Personne ne nous montrera à la télé. Nous sommes si peu de chose, même pour la télé. Tout au plus, une chaîne, qui, par temps de froid et de neige, monte à la Sierra Norte (ndt chaine de montagne au nord de Madrid) pour offrir aux téléspectateurs l’image typique d’actualité des voisins rassemblés autour d’un feu.
Je ne sais pas ce que je vais dire à mes paroissiens tout à l’heure, à propos de la journée, parce que l’homélie exige que j’explique les lectures et pas que je fasse une étude sur la pauvreté dans le monde Nous prierons pour les plus pauvres et je les inviterai à pratiquer la solidarité entre nous et à donner un coup de main, autant que possible, à la Caritas de l'Archevêché..
À Madrid, je suppose qu’ils vont célébrer la journée avec des actions particulières. Mais toujours à Madrid. La Sierra Norte, c’est loin.
Au niveau économique, nos gens mangent et ont du chauffage. Il y a d’autres pauvretés, mais nous pensons que parce qu’ils ont une maison et du bois pour se chauffer ils n’ont besoin de rien.
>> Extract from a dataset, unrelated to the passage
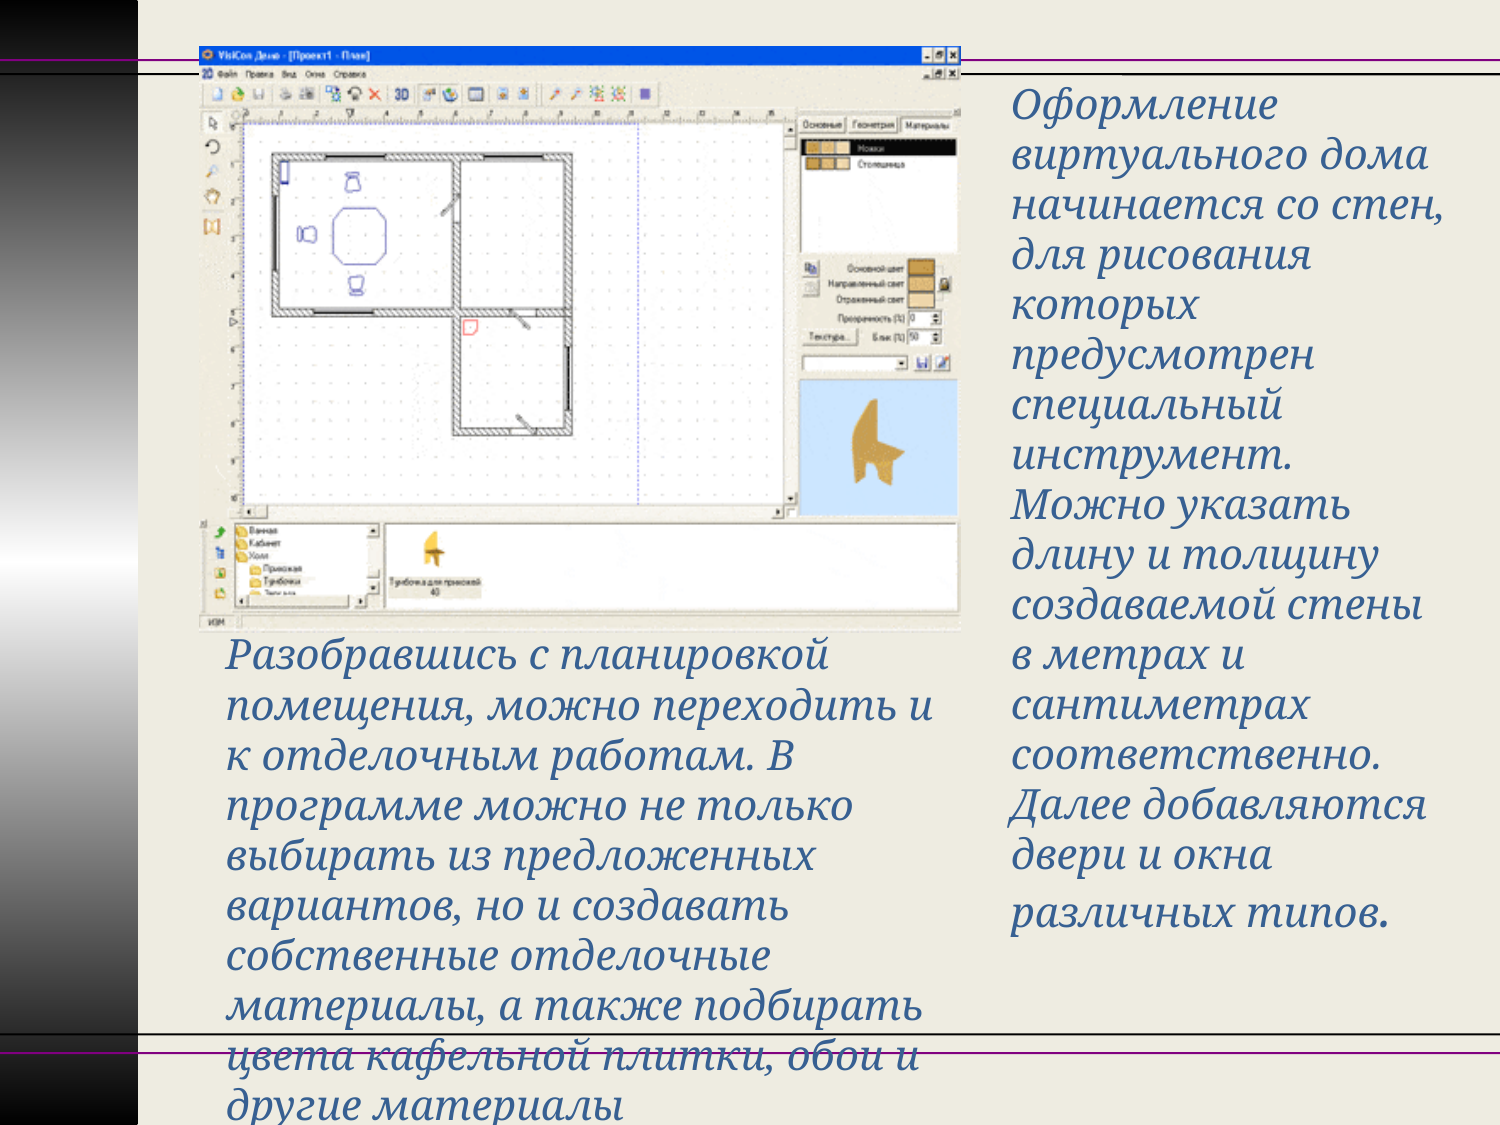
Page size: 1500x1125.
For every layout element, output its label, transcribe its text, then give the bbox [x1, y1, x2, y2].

text_box Оформление виртуального дома начинается со стен, для рисования которых предусмотрен специальный инструмент. Можно указать длину и толщину создаваемой стены в метрах и сантиметрах соответственно. Далее добавляются двери и окна различных типов. [996, 70, 1465, 946]
text_box Разобравшись с планировкой помещения, можно переходить и к отделочным работам. В программе можно не только выбирать из предложенных вариантов, но и создавать собственные отделочные материалы, а также подбирать цвета кафельной плитки, обои и другие материалы [210, 633, 961, 1125]
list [198, 46, 962, 633]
Nous sommes riches en d’autres choses, en amitié, en solidarité, en vie sociale même si c’est entre quatre personnes. Ces gens-là, ce dont il manque c’est d’autres choses : les enfants qui ont dû s’en aller faute de futur, les petits-enfants qui viennent quand ils viennent, le collège fermé, le médecin qui passe seulement deux fois par semaine, une petite boutique pour ne pas dépendre du klaxon de la camionnette, le tintement de la cloche de la messe journalière.
Non, non, on ne nous verra pas à la télévision aujourd’hui. Nous sommes si petits, même pour la télévision, ou tout au moins jusqu’aux prochaines grosses neiges.